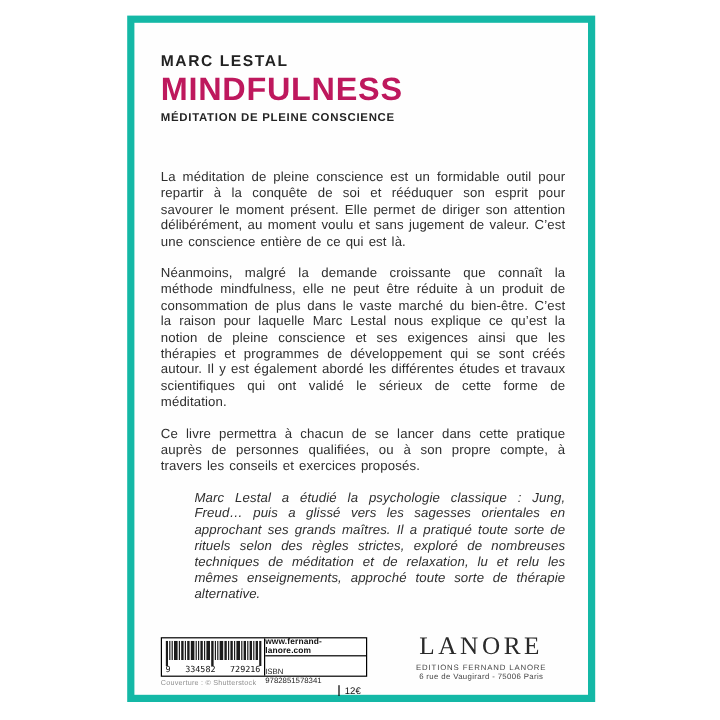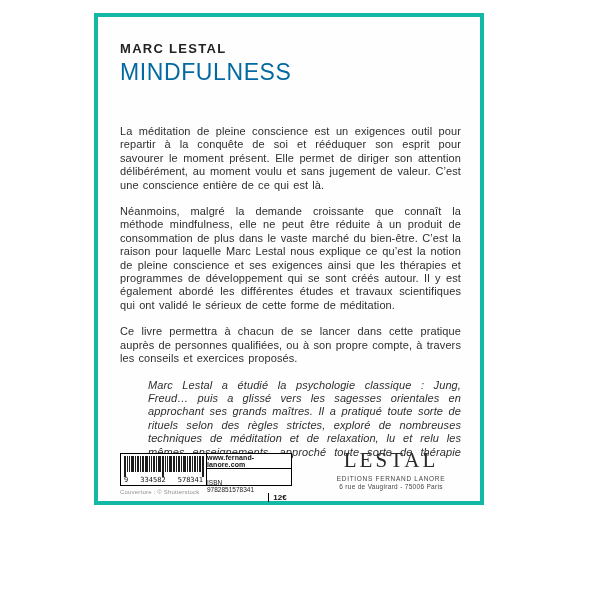"MARC LESTAL" .cover { border: 4px solid #14b8a6 -> 6px solid #14b8a6; height: 492px -> 572px; left: 94px -> 106px }
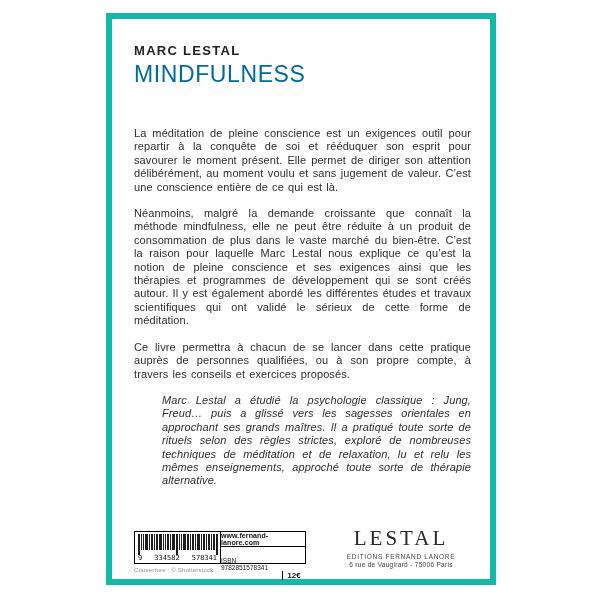"MINDFULNESS" .title { color: #0369a1 -> #be185d; font-size: 23px -> 27px; font-weight: 400 -> 700 }
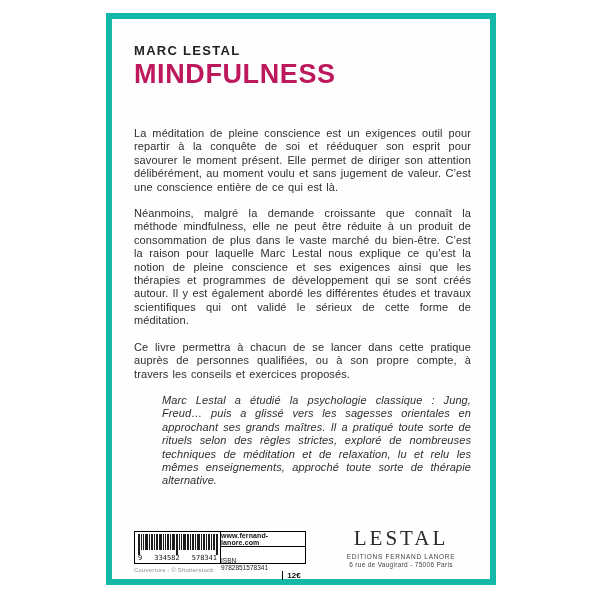"MÉDITATION DE PLEINE CONSCIENCE" div.subtitle { html: none -> <div>MÉDITATION DE PLEINE CONSCIENCE</div> }
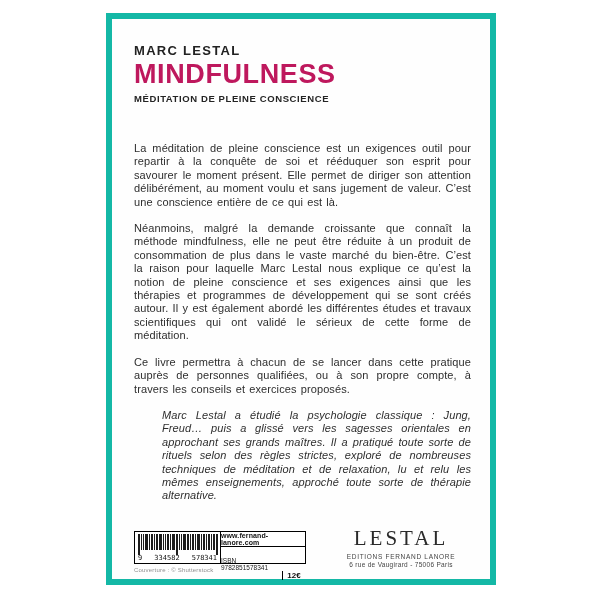"La méditation de pleine conscience" p { text: exigences -> formidable }
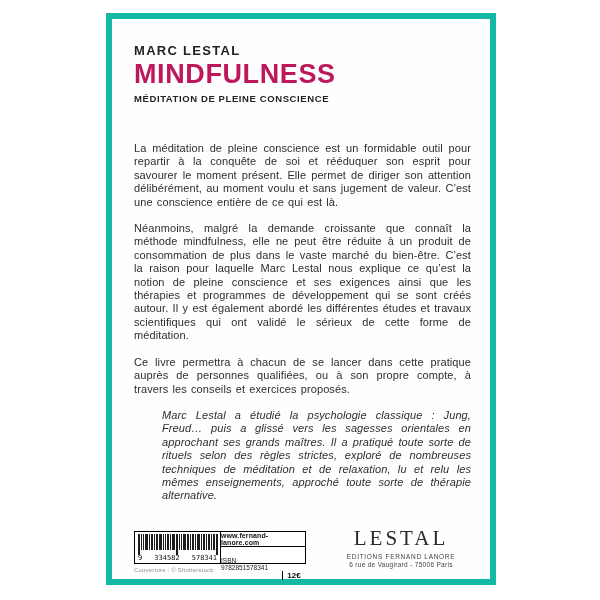"LESTAL" div.publisher-logo { text: LESTAL -> LANORE }
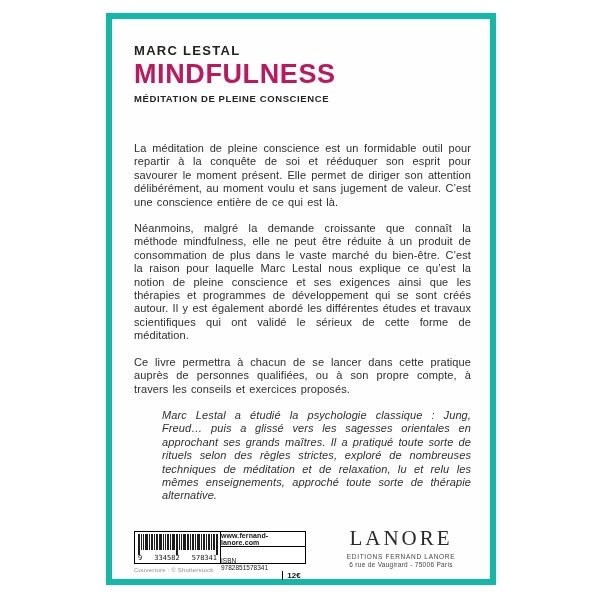"578341" span { text: 578341 -> 729216 }
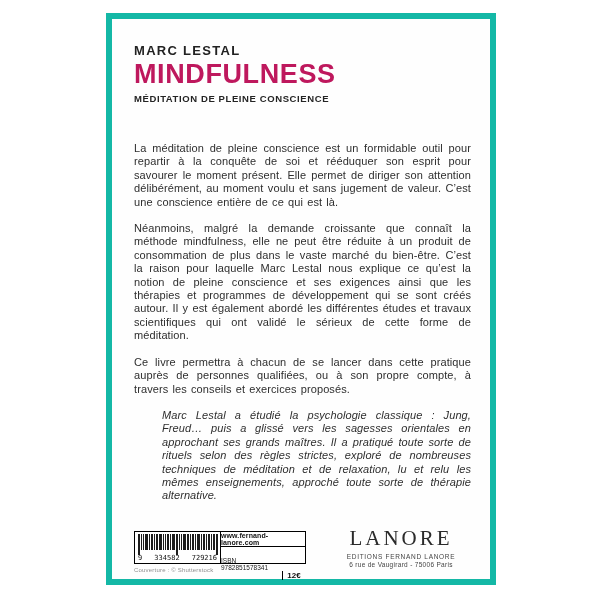"12€" .price-cell { font-weight: bold -> normal }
—————
Take the records from their first line through the line containing "text: 578341 ->" and please return exactly those lines, both ends included, minus the pictures.

*Reply to the exercise*
"MARC LESTAL" .cover { border: 4px solid #14b8a6 -> 6px solid #14b8a6; height: 492px -> 572px; left: 94px -> 106px }
"MINDFULNESS" .title { color: #0369a1 -> #be185d; font-size: 23px -> 27px; font-weight: 400 -> 700 }
"MÉDITATION DE PLEINE CONSCIENCE" div.subtitle { html: none -> <div>MÉDITATION DE PLEINE CONSCIENCE</div> }
"La méditation de pleine conscience" p { text: exigences -> formidable }
"LESTAL" div.publisher-logo { text: LESTAL -> LANORE }
"578341" span { text: 578341 -> 729216 }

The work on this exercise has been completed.